Identifying tip- or spur- bearing trees

Before pruning apple trees, it is helpful to identify fruit buds and the cropping habit of the tree.

Apple and pear cultivars fall into three groups according to where the fruit bud is produced and the fruit carried; spur-bearers, tip-bearers and partial tip-bearers.

There is a number of tip- and partial tip-bearing apple cultivars, though most are spur-bearing. The majority of pear cultivars are also spur bearing.

  • Spur-bearers produce fruit buds on two-year-old wood, and as spurs (short, branched shoots) on the older wood. This habit gives spur bearers a tidy and compact appearance. Spur bearers are the largest group and include apple cultivars such as 'Cox's Orange Pippin’, 'Sunset', 'James Grieve', 'Emneth Early', ‘Greensleeves', and 'Lanes Prince Albert'
  • Tip-bearers produce very few spurs. They are relatively uncommon. Fruit buds are found at the tips of long shoots produced the previous year. The overall appearance of the tree is more untidy than spur bearer and the branches look sparse without spurs. Examples of tip bearers include apple cultivars 'lrish Peach’ and 'Cornish Gilliflower'
  • Many apple cultivars are partial tip-bearers, producing fruit on the tips of the previous year's shoots and also on some spurs. Apple cultivars include 'Bramley's Seedling, 'Discovery' and 'Worcester Pearmain'

Any form of pruning that involves shortening shoot tips will reduce the yield of tip-bearing apples, and to a lesser extent, partial tip-bearers. Therefore tip- and partial tip-bearers are best avoided when restricted forms such as cordons or espaliers are wanted and spur bearing cultivars should be chosen instead. Some partial tip-bearers such as ‘Discovery’ may be still be trained into reasonably successful restricted forms.

Problems

Occasionally unusual swellings occur on the tips of apple trees. These are known as bourse shoots (sometimes called cluster bases or knobs). They are swellings at the base of a flower cluster and are not harmful to the tree. These unpromising-looking shoots will bear normal flowers and leaves in subsequent seasons.
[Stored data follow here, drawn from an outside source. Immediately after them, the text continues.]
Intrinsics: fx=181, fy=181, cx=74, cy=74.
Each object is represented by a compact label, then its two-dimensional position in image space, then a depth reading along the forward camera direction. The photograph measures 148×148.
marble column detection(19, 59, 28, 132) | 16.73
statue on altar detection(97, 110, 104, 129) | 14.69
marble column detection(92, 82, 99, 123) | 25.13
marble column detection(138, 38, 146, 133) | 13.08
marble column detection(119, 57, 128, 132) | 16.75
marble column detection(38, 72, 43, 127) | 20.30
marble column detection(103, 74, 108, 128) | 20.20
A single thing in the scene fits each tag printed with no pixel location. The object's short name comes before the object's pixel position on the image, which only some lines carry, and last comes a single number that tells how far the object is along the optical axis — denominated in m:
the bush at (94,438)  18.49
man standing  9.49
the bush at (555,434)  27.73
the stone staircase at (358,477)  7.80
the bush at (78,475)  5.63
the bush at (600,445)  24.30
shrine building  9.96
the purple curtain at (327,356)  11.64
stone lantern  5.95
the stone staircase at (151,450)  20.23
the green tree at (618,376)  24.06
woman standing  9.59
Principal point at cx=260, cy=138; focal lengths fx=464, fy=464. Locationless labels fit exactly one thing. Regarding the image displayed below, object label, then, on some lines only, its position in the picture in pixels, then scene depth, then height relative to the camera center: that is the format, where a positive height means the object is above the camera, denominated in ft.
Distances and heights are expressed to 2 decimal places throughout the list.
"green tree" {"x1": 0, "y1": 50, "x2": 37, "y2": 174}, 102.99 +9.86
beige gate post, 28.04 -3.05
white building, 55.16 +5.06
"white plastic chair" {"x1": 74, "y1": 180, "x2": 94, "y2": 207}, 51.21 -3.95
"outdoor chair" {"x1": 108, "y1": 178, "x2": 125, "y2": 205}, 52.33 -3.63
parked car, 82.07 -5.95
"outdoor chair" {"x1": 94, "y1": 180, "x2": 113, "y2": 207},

Bourse shoots are formed when a bud elongates. The phenomenon may appear on any apple or pear.

Infestation by woolly aphid can also lead to knobbly swellings on apple that should be removed if possible at pruning time.

While looking closely at branches it is also a good time to check the health of your trees for signs of apple canker or blistering on young shoots caused by apple and pear scab.